The whole listing is to be transcribed exactly as it stands.
START Recorded data
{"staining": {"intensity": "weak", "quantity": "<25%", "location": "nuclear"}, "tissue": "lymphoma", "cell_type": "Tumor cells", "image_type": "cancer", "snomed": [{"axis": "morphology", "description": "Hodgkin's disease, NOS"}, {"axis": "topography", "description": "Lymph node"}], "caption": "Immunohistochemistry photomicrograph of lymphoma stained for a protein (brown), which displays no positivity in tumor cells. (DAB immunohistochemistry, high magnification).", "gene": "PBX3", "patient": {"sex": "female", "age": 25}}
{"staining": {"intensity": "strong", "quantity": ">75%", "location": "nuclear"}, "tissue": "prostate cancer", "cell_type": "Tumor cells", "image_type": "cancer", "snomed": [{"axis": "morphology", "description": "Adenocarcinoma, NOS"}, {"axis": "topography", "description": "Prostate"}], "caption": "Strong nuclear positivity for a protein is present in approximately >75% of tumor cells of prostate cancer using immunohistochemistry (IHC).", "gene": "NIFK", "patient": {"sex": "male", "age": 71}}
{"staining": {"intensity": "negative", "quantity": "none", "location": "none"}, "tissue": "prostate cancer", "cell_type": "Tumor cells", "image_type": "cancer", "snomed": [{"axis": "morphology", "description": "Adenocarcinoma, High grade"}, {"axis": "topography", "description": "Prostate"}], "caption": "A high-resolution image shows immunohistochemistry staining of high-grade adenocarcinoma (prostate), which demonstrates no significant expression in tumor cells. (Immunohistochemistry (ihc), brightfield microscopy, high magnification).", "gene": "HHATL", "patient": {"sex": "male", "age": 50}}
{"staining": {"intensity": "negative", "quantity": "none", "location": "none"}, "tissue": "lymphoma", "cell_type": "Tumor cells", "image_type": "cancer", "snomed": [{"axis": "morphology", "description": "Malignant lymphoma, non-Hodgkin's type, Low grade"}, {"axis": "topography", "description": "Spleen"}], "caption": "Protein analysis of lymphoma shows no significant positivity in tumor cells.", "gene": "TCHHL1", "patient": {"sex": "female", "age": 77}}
END Recorded data
Answer to this exercise:
{"staining": {"intensity": "weak", "quantity": "<25%", "location": "nuclear"}, "tissue": "lymphoma", "cell_type": "Tumor cells", "image_type": "cancer", "snomed": [{"axis": "morphology", "description": "Hodgkin's disease, NOS"}, {"axis": "topography", "description": "Lymph node"}], "caption": "Immunohistochemistry photomicrograph of lymphoma stained for a protein (brown), which displays no positivity in tumor cells. (DAB immunohistochemistry, high magnification).", "gene": "PBX3", "patient": {"sex": "female", "age": 25}}
{"staining": {"intensity": "strong", "quantity": ">75%", "location": "nuclear"}, "tissue": "prostate cancer", "cell_type": "Tumor cells", "image_type": "cancer", "snomed": [{"axis": "morphology", "description": "Adenocarcinoma, NOS"}, {"axis": "topography", "description": "Prostate"}], "caption": "Strong nuclear positivity for a protein is present in approximately >75% of tumor cells of prostate cancer using immunohistochemistry (IHC).", "gene": "NIFK", "patient": {"sex": "male", "age": 71}}
{"staining": {"intensity": "negative", "quantity": "none", "location": "none"}, "tissue": "prostate cancer", "cell_type": "Tumor cells", "image_type": "cancer", "snomed": [{"axis": "morphology", "description": "Adenocarcinoma, High grade"}, {"axis": "topography", "description": "Prostate"}], "caption": "A high-resolution image shows immunohistochemistry staining of high-grade adenocarcinoma (prostate), which demonstrates no significant expression in tumor cells. (Immunohistochemistry (ihc), brightfield microscopy, high magnification).", "gene": "HHATL", "patient": {"sex": "male", "age": 50}}
{"staining": {"intensity": "negative", "quantity": "none", "location": "none"}, "tissue": "lymphoma", "cell_type": "Tumor cells", "image_type": "cancer", "snomed": [{"axis": "morphology", "description": "Malignant lymphoma, non-Hodgkin's type, Low grade"}, {"axis": "topography", "description": "Spleen"}], "caption": "Protein analysis of lymphoma shows no significant positivity in tumor cells.", "gene": "TCHHL1", "patient": {"sex": "female", "age": 77}}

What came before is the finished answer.